A farewell sermon, preached at Great Ayton in the county of York, by George Evanke, Chaplain to Sir George Norwood, Bart. At Cleaveland, in Yorkshire.

From A Collection of the most powerful sermons of the Great Ejection. 1662.

The Act of Uniformity prescribed that any minister who refused to conform to the Book of Common Prayer by St Bartholomew's Day (24 August) 1662 should be ejected from the Church of England. This date became known as 'Black Bartholomew's Day' among Dissenters, a reference to the fact that it occurred on the same day as the St Bartholomew's Day massacre of 1572. 

Oliver Heywood estimated the number of ministers ejected at 2,500. This group included Richard Baxter, Edmund Calamy the Elder, Simeon Ashe, Thomas Case, John Flavel, William Jenkyn, Joseph Caryl, Thomas Brooks, Thomas Manton, William Sclater, Thomas Doolittle and Thomas Watson. Biographical details of ejected ministers and their fates were later collected by the historian Edmund Calamy, grandson of the elder Calamy.

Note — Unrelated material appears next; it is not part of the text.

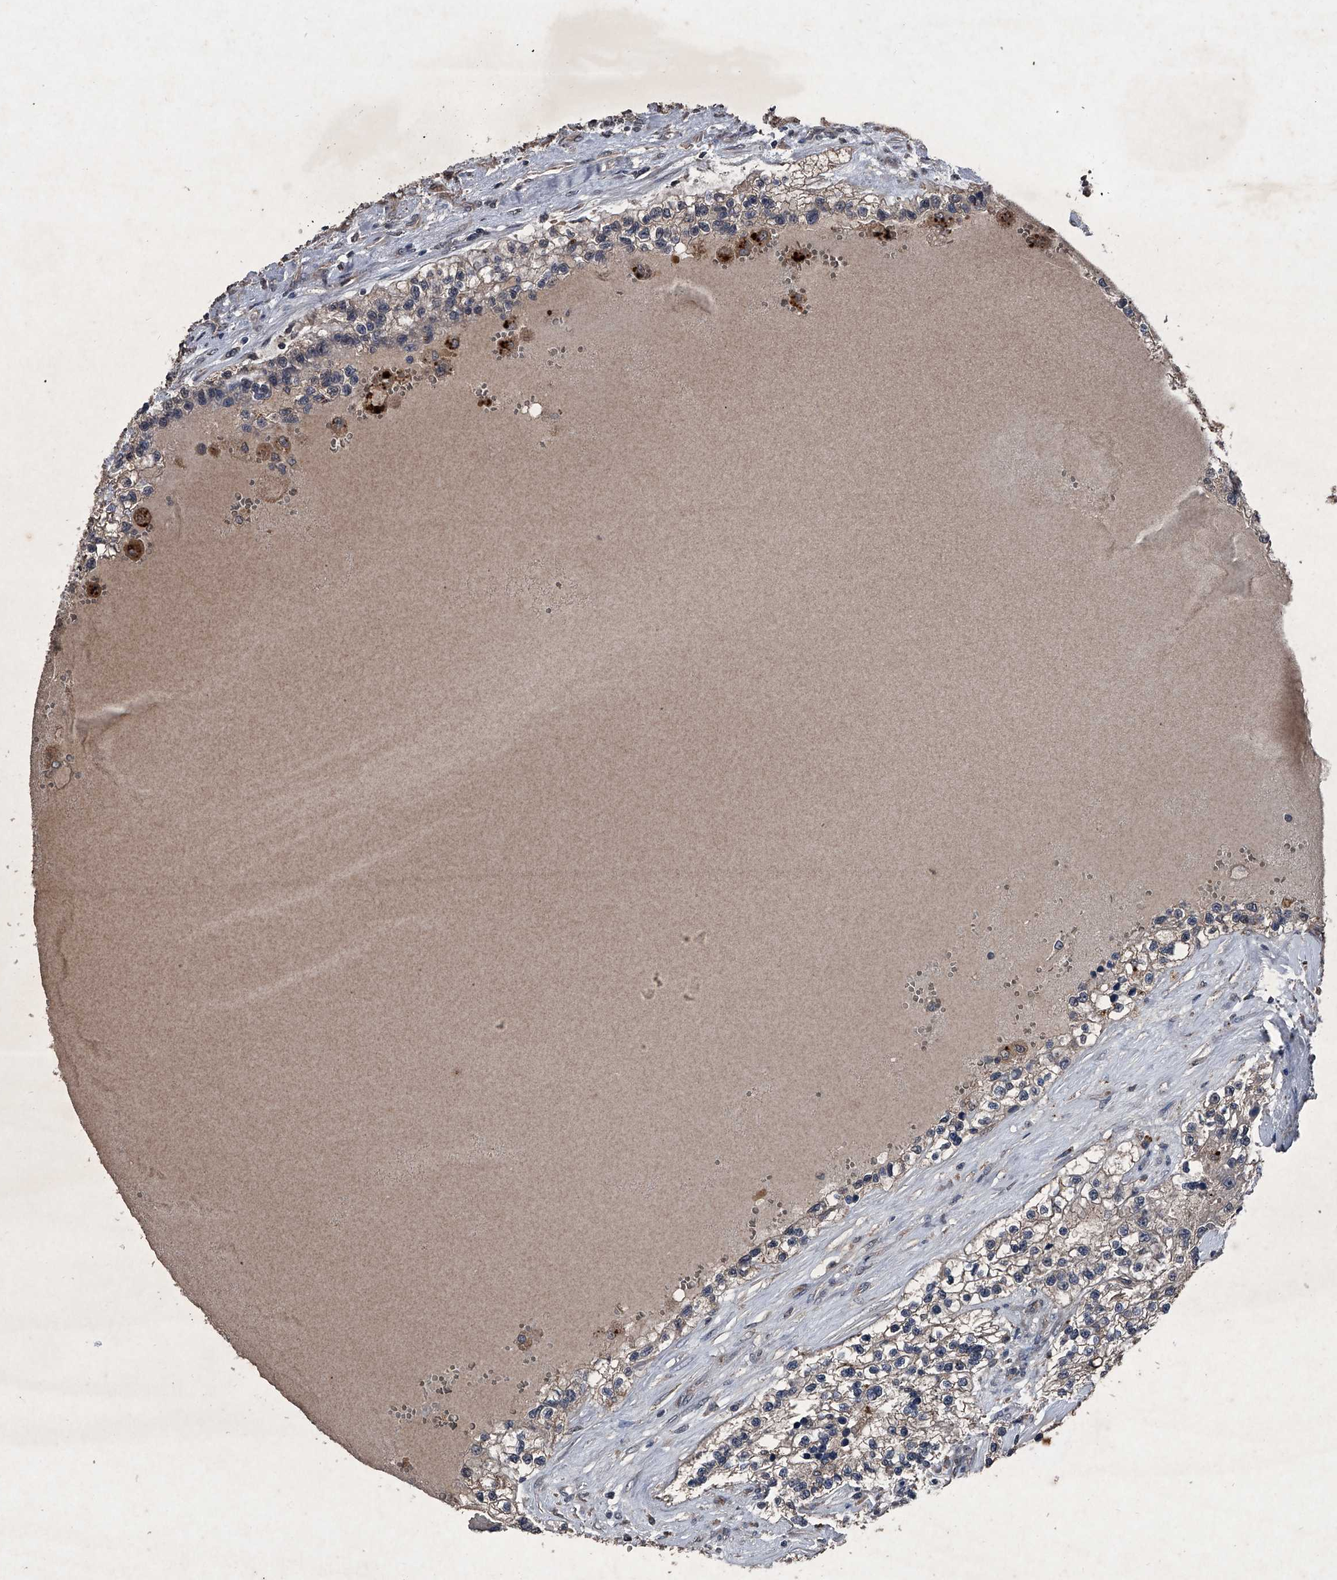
{"staining": {"intensity": "weak", "quantity": "<25%", "location": "cytoplasmic/membranous"}, "tissue": "renal cancer", "cell_type": "Tumor cells", "image_type": "cancer", "snomed": [{"axis": "morphology", "description": "Adenocarcinoma, NOS"}, {"axis": "topography", "description": "Kidney"}], "caption": "Immunohistochemical staining of renal cancer (adenocarcinoma) displays no significant staining in tumor cells. (DAB (3,3'-diaminobenzidine) immunohistochemistry (IHC) with hematoxylin counter stain).", "gene": "MAPKAP1", "patient": {"sex": "female", "age": 57}}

Although there had already been ministers outside the established church, the Great Ejection created an abiding concept of non-conformity. Strict religious tests of the Clarendon Code and other Penal Laws left a substantial section of English society excluded from public affairs, and also university degrees, for a century and a half. Culturally, in England and Wales, nonconformism endured longer than that.